*PASSAGE PROVIDED:*

........

The Mick in question was Mick Sands the composer, and a nicer more approachable man you’ll never meet. Approached he was and there was no problem at all. In I go at 2.30 the next day;

‘Jesus thanks for changing the time for us Mick. I needed the bit of a sleep in.’ Quoth I.

‘Not at all Jamie, I was delighted to have the extra bit of time myself this morning.’ Quoth the man of music. A fuss over nothing so.

Then I went to have a costume fitting to find out that as well as playing Balthasar and Watchman I was now going to be a tailor in a scene where I run on and do nothing more than brush another character’s coat. This was where the wanky actor in me kicked in as I wasn’t hired to ‘play as cast’ and they had just assumed I’d do it. I wasn’t happy and made it known to the assistant director. It got back to Peter that there was a problem and he looked over at me as only he can and said;

‘Is there a problem?’

Whereupon I exploded and replied;

‘Nah, its grand.’

Beamish thou art a pussy.

Then there was the issue of facial hair. Jesus don’t start me on that. There seemed to be a consensus among the design team that we should have lots of facial hair, but said facial hair was not to be our own. Aw crap! That could only mean one thing. False beards and moustaches. There is nothing in the world of wonder that is theatre so bad as false facial hair. It itches, it restricts your face, the glue gives you a rash and at the worst possible time it will inevitably fall off. All of these things did indeed happen but more on that later. I had to wear a false moustache for 8 months on Pirates and I hated every minute it was on me lip. And I believe that inevitably it looks cat. But that’s just my opinion. The fact was we had to wear it. There was no way I could grow my own (which is what I’ve normally done since puberty) because I had to open in Willows the same week Much Ado was closing. I had to grin and bear it (and that was only if I was able to grin once I had glued the bastard to my lip!). The plan was for me to have big sideburns and a moustache for Balthasar and A full beard for the watchman. Aw shite. There was now a cloud of glue, mesh and hair hanging over rehearsals. Jesus. And how that issue would indeed play out.

........

*DATA LISTING:*

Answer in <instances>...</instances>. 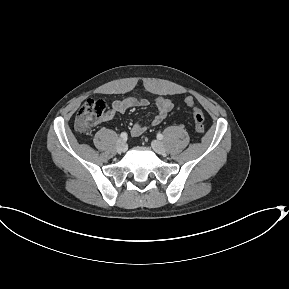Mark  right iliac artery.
<instances>
[{
  "label": "right iliac artery",
  "mask_w": 289,
  "mask_h": 289,
  "mask_svg": "<svg viewBox=\"0 0 289 289\" xmlns=\"http://www.w3.org/2000/svg\"><path fill=\"white\" fill-rule=\"evenodd\" d=\"M127 133H125V132H123V133H121V135H120V137L122 138V139H127Z\"/></svg>",
  "instance_id": "obj_1"
}]
</instances>
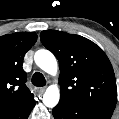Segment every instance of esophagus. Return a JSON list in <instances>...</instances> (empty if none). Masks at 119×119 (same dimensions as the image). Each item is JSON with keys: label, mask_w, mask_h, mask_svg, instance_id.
Masks as SVG:
<instances>
[{"label": "esophagus", "mask_w": 119, "mask_h": 119, "mask_svg": "<svg viewBox=\"0 0 119 119\" xmlns=\"http://www.w3.org/2000/svg\"><path fill=\"white\" fill-rule=\"evenodd\" d=\"M44 91H45V87H40V88L37 89V92H38L39 94H43Z\"/></svg>", "instance_id": "1"}]
</instances>
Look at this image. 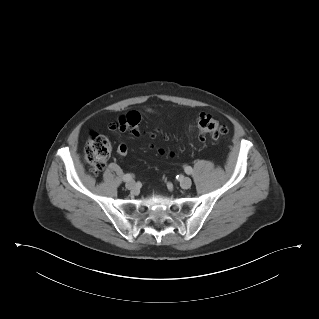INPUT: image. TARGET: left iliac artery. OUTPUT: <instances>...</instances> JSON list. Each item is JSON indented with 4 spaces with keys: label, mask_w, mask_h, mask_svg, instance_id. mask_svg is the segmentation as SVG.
Masks as SVG:
<instances>
[{
    "label": "left iliac artery",
    "mask_w": 319,
    "mask_h": 319,
    "mask_svg": "<svg viewBox=\"0 0 319 319\" xmlns=\"http://www.w3.org/2000/svg\"><path fill=\"white\" fill-rule=\"evenodd\" d=\"M192 171H193L192 167H190V166H186V167H185V172H186L188 175H190V174L192 173Z\"/></svg>",
    "instance_id": "obj_1"
}]
</instances>
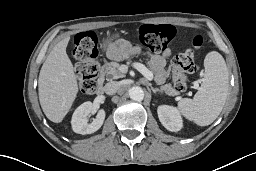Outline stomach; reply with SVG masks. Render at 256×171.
Wrapping results in <instances>:
<instances>
[{"label":"stomach","mask_w":256,"mask_h":171,"mask_svg":"<svg viewBox=\"0 0 256 171\" xmlns=\"http://www.w3.org/2000/svg\"><path fill=\"white\" fill-rule=\"evenodd\" d=\"M119 37V33L115 32L111 35H108L107 38L103 41V48L106 50V53L109 58L119 60L122 58V53L119 50H113V40Z\"/></svg>","instance_id":"0dacf381"}]
</instances>
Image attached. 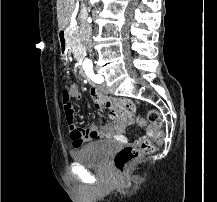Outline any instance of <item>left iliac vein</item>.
I'll return each instance as SVG.
<instances>
[{"instance_id":"obj_1","label":"left iliac vein","mask_w":217,"mask_h":202,"mask_svg":"<svg viewBox=\"0 0 217 202\" xmlns=\"http://www.w3.org/2000/svg\"><path fill=\"white\" fill-rule=\"evenodd\" d=\"M99 90L102 93H104V94H108L109 93V91L107 89V85L105 83H102V84L99 85Z\"/></svg>"}]
</instances>
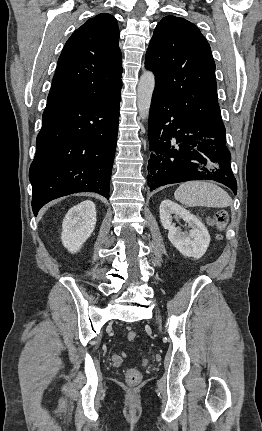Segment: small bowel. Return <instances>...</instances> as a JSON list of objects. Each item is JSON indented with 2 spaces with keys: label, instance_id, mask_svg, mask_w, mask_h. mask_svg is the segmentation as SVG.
Masks as SVG:
<instances>
[{
  "label": "small bowel",
  "instance_id": "small-bowel-1",
  "mask_svg": "<svg viewBox=\"0 0 262 431\" xmlns=\"http://www.w3.org/2000/svg\"><path fill=\"white\" fill-rule=\"evenodd\" d=\"M113 360H114L115 362H118V361H119V357H118V356H116V355H114V356H113Z\"/></svg>",
  "mask_w": 262,
  "mask_h": 431
}]
</instances>
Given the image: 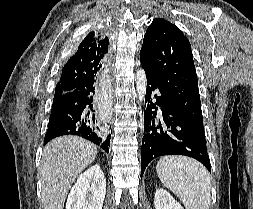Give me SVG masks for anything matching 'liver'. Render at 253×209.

........

*EXERCISE BRIEF:* In the rehearsal passage, what two roles was the writer already playing before learning he would also be a tailor? Answer from the rehearsal passage alone, not the data.

*ANSWER BELOW:* Balthasar and Watchman.